Changing your legal name can be important to you for a variety of personal reasons. Maybe you’ve gone through a separation, adopted a child, or are simply looking for a fresh start. Completing a name change can be daunting and often leaves people not knowing where to start. However, this article will run you through step-by-step instructions to help simplify the process. There are two different categories when it comes to a name change: Those who seek a name change stemming from a divorce/paternity matter and those who seek a name/gender change for general reasons. Name changes stemming from divorce go through the Family Court, while non-divorce-related name/gender changes occur in the Probate Court. It is important to know the difference between the two
General Name or Gender Change
Each state has its own laws, procedures, and regulations regarding adult name or gender changes, but in California, there are a variety of forms that allow a person to obtain a name change, gender change, or both. Each desired outcome has its own set of forms, which can be found at: https://www.scscourt.org/self_help/probate/namechange/namechange.shtml. To initiate a name or gender
change for a minor the forms can be found at: https://www.scscourt.org/self_help/probate/namechange/namechange.shtml and you will follow the same
process that is detailed below. If any problems arise while filling out these forms, it is best to contact a local attorney who is well-versed in this area of the law.

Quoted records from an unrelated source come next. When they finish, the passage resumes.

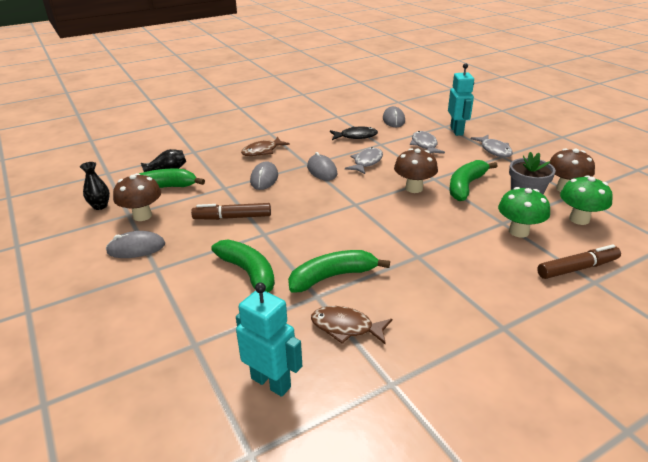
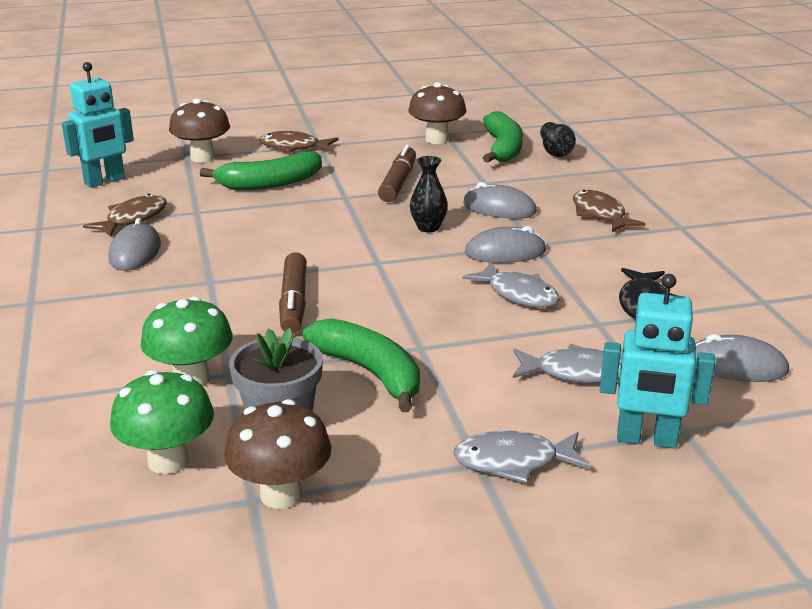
camera: 105 degrees right, 5 degrees down
(100, 206) = (474, 121): black vase -> black vase (428, 227)
(136, 248) = (367, 137): grey mouse -> grey mouse (135, 252)
(163, 281) = (294, 147): none -> brown fish
(332, 277) = (221, 223): green banana -> none
(414, 188) = (395, 319): brown mushroom -> brown mushroom (202, 157)
(577, 268) = (59, 398): brown marker -> brown marker (294, 302)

A. What to do once the forms are completed.
The forms need to be filed with the Probate Division at the Downtown Superior Court. Bring all the original forms, plus one additional copy. The clerk will file them if they are completed correctly. The clerk will then collect a filing fee (fee schedule can be found at local fee schedule ). Once filed, you will
receive a case number. After the forms are filed, take your filed-endorsed copies of the NC-120 to a “newspaper of general circulation” in Santa Clara County for publication. The law requires the paper to publish the NC-120 for four (4) weeks in a row before the party’s hearing. This should be done immediately because the publication process must be complete prior to the hearing.
B. Attend Hearing
When you attend the hearing, the judge will issue a decision. After that decision is made, the judge will sign a decree. If the name change is granted, the judge will sign the decree. If the judge rejects the change, the request will be denied. Ensure that the decree that has been prepared (NC-130) is filled out correctly
before being signed.
C. Obtain a Certified Copy of the Decree
Topic: How to Complete a Name Change
Law Clerk: Aiden Armstrong
Once the decree has been signed, a certified copy will be available for pick up at the clerk’s office. A certified copy will be required to obtain government documents with the new name. The client will then be able to take the decree to any government office to obtain new documents.